St. George’s Chapel at the end for Charles and Camilla’s wedding, and for the scenes between the very final scene of The Queen and the coffin and the two other Queens. That whole final scene had to take place in St. George’s Chapel at Windsor, which is impossible to shoot in and impossible to find anything that’s remotely like it.
We finished Upminster, which had the sort of scale and grandeur, but we had to build within it. Each of them took over 200 years to build, and we had very little time indeed, we had a window of a day and a half to build our bit of it. So we replicated all of our bits of St. George’s Chapel in the studio and put it on a truck, drove it 200 miles up the motorway, and installed it in York Minster Cathedral.

That is an amazing feat, was that the most you had to build?
We had to build quite a lot. There were quite a lot of things. We built some of the things that sort of go unnoticed. I don’t have the statistics in front of me, but I know that there were two and a half thousand sets over the entire show. That kind of works out to be a new set every two minutes, something like that.
You did a phenomenal job. Any favorite items or sets or anything, any favorites of this current season?
The sheer accomplishment of finding locations and shooting locations for the Diana and Dodi stories, which were kind of new to us. The Crown went off on a different track when it became suddenly much more contemporary. I would say as a designer, that there’s nothing more difficult than designing the recent past.
There are a lot of things in there that we had to kind of get right for period, but at the same time weren’t too distracting to the modern audience. Things like mobile phones, we don’t want people laughing at mobile phones like they do when they watch Wall Street, for example. But at the same time, you want to get that level of authenticity. So I was a bit of a stickler. We were all sticklers as a team for detail.
This is probably one of the most honored and watched shows in recent memory and has had such an epic finale and has been nominated for dozens of awards. What has The Crown experience been like for you looking back?
It’s been difficult. I miss it terribly, and I miss the camaraderie. I would see them all every day. We’re keeping in touch, but I’ve said this before, the hardest thing I’m finding to do is to relax. I’m constantly having to find new things to create. There are other jobs in the offering, but I itch to create more. And it’s been a fantastic privilege to do. It was a wonderful thrill to end on an episode with Stephen Daldry, who was the man who gave me the job in the first place nine years before. So that’s a thrill.

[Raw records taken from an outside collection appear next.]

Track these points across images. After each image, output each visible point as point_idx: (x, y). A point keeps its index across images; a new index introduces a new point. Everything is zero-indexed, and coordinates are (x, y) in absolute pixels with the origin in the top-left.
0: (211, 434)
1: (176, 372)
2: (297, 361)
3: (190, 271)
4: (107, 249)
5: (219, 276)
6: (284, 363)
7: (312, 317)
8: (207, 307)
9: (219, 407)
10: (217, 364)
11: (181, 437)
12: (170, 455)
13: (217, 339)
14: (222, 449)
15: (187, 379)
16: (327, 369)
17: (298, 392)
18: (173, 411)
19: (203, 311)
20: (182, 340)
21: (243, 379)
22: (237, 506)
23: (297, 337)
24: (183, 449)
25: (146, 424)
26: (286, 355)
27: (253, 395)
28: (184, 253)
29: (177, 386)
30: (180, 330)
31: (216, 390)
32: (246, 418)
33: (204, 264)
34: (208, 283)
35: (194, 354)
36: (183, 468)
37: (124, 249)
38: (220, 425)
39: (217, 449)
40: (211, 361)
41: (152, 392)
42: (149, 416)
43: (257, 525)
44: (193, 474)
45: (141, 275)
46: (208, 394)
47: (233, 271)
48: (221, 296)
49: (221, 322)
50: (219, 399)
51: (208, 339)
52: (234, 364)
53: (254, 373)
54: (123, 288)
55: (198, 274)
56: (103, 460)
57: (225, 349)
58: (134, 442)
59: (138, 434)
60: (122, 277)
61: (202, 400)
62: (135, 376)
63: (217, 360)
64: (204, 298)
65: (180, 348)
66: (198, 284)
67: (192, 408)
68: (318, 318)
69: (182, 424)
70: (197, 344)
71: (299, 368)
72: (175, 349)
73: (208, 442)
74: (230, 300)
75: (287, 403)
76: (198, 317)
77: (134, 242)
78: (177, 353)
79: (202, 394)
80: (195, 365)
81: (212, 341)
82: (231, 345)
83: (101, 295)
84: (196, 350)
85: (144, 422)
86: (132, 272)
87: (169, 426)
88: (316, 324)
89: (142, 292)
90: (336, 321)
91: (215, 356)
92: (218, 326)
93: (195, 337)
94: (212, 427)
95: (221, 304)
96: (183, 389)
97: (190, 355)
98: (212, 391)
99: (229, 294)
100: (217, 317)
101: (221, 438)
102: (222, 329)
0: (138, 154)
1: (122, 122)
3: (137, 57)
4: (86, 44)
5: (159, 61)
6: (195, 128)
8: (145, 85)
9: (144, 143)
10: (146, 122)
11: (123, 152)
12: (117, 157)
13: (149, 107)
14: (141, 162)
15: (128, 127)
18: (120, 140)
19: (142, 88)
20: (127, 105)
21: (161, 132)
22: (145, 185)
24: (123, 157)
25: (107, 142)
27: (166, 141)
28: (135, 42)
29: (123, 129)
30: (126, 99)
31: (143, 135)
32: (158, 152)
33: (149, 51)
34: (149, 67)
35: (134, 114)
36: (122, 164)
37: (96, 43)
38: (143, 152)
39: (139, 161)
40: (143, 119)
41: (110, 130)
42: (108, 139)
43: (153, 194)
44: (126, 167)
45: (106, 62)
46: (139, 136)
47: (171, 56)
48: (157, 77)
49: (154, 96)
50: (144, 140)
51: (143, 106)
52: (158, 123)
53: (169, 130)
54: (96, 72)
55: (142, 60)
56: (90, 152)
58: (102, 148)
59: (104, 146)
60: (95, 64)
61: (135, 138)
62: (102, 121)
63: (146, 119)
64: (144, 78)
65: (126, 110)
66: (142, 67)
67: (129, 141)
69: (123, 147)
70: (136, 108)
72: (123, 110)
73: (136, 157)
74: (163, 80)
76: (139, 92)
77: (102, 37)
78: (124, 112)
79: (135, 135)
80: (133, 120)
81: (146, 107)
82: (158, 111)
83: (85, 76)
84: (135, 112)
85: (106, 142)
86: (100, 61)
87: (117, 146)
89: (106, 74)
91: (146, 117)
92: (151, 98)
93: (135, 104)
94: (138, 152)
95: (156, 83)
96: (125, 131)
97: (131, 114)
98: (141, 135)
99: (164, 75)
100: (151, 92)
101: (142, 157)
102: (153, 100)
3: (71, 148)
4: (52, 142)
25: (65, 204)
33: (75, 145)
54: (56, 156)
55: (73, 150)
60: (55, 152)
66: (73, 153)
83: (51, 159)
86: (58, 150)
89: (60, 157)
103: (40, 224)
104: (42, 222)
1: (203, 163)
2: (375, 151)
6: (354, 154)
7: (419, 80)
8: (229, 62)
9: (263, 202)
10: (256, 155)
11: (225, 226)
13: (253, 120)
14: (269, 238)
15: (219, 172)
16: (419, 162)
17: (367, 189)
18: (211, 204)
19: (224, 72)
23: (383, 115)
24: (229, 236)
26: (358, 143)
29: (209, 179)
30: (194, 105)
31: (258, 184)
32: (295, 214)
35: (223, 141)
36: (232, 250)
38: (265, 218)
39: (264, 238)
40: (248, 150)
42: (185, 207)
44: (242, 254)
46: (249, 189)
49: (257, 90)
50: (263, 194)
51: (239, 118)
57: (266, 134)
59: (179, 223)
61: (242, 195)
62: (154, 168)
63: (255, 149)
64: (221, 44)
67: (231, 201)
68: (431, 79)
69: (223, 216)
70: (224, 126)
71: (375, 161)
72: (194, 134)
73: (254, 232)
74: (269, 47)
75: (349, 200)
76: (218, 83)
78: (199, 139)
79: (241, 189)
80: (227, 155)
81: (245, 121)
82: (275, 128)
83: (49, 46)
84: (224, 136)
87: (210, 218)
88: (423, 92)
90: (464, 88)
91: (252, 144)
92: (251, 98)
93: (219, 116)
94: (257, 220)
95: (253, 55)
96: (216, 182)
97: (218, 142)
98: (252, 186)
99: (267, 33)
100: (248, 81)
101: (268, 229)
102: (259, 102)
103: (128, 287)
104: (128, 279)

Going through your list of credits, there is some incredible work here… Quills, Henry V, The Madness of King George as Art Director… Ken Adam was the Production Designer, of one of the greatest of all time… Dr. Strangelove, The Original (and best) James Bond Films and so many others… What was he like?
I learned so much from Ken Adam. Working with Ken Adam was an astonishing privilege, watching him as the production designer. At the end of a day around about six o’clock, Ken would pour himself a glass of single malt and he’d be smoking on his cigar and he’d invite me in for a glass of single malt and a chat.
It was just one of the greatest things to be able to go and do that. It was in the days when magic markers developed all these fumes, and I used to be sort of slightly fearful of the combination of cigar, magic marker, and single malt whiskey. I expected there to be some kind of bond-like explosion, but there never was.
The Crown Seasons 1-6 are all available to stream on Netflix.